The pitcher was trying to block out the noise and focus on just winning the damn game. “It’s an interesting thing to fight while you’re out there,” he said. Taillon was talking to himself on the hill, reminding himself about the small-picture tasks at hand. The extreme emotion of the situation? 

“If anything,” he said, “you just try to channel it. Use it to execute pitches.” 

This was Game 2 of a doubleheader, after rain made a mess of the end of the opening 6-1 victory, witnessed by a couple of hundred fans. Nestor Cortes was at his business-as-usual best in the afternoon, and after spending part of the day watching the radar and thinking he’d get washed out, Taillon went out there and topped it. 

There had been a few scares from Angels batters throughout the night, though none as profound as Shohei Ohtani’s shot up the middle in the seventh, fielded expertly by Isiah Kiner-Falefa, who had been shifted over to the second-base side of the bag. Kiner-Falefa made the backhand play on the run and threw across his body from his original shortstop position, bouncing it in there to DJ LeMahieu to get the out.

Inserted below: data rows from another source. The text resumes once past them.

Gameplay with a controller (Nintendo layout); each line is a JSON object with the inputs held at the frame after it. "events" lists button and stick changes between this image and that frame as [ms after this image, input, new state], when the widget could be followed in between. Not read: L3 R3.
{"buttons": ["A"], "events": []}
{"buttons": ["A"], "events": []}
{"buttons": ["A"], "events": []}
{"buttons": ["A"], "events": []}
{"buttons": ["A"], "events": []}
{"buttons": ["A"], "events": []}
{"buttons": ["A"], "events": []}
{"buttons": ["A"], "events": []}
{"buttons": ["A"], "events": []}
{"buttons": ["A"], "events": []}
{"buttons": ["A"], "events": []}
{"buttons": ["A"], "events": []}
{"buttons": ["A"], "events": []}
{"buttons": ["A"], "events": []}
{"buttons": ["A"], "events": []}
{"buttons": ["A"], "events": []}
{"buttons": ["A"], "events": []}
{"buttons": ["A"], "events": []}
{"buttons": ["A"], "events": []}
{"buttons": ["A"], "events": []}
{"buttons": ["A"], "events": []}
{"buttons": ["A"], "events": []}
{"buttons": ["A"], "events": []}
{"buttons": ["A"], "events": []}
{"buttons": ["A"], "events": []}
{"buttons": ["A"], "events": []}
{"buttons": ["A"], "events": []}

When Kiner-Falefa did what he did, manager Aaron Boone said, “you start letting your mind go there a little bit.” 

The fans were standing and chanting and anticipating, bringing late October to the first week of June. Taillon got Mike Trout to fly out to left, leaving him six outs to get. Six outs from immortality. 

And then history went poof in the night. Jared Walsh led off the eighth by hitting Taillon’s 0-2 four-seamer to the right of a sliding Kiner-Falefa, who couldn’t come up with the backhand. Walsh turned it into a double, and the crowd groaned before breaking into applause. Two batters later, after tweaking his ankle covering first, Taillon surrendered an RBI single to Kurt Suzuki. 

He didn’t give the Angels a second run, and the fans near the dugout stood and cheered for the starter after he came off the field. 

Once the No. 2 overall pick in the 2010 draft, a Texas high school sensation selected after Bryce Harper and before Manny Machado, Taillon had overcome a ton to get to this point.

Jameson Taillon reacts after giving up his first hit of the game.
Jameson Taillon reacts after giving up his first hit of the game.
Robert Sabo for the NY POST

He had endured not one, but two Tommy John surgeries on his elbow, and neither was the most alarming medical procedure of his career. One night in the spring of 2017 he felt some swelling in his testicle. Cancer, the doctor told him. After the surgery he posted on Twitter, “Today I lost a piece of my ‘manhood.’ But today I’m feeling like more of a man than I ever have.” 

He was back on the mound five weeks later, leading the Pirates to a victory over Colorado. So the Yankees knew the kind of fighter they were getting when they traded for him last year. They knew they were getting a pitcher who would give himself the best chance to succeed after missing the 2020 season. 

Taillon shortened up his delivery and strengthened his legs to ease the stress on his elbow, and his new mechanics have made him a new man. “Health is the main goal,” he said after his trade to the Yankees, “but I think performance will be a really good byproduct of it.” 

Performance was a great byproduct Thursday night, when Anthony Rizzo drove home the winning runs and made Taillon a 6-1 pitcher with a 2.30 ERA. 

“It just felt like one of those nights we were going to make it happen,” Taillon said. 

It was a night when a 6-5 starter stood 7 feet tall.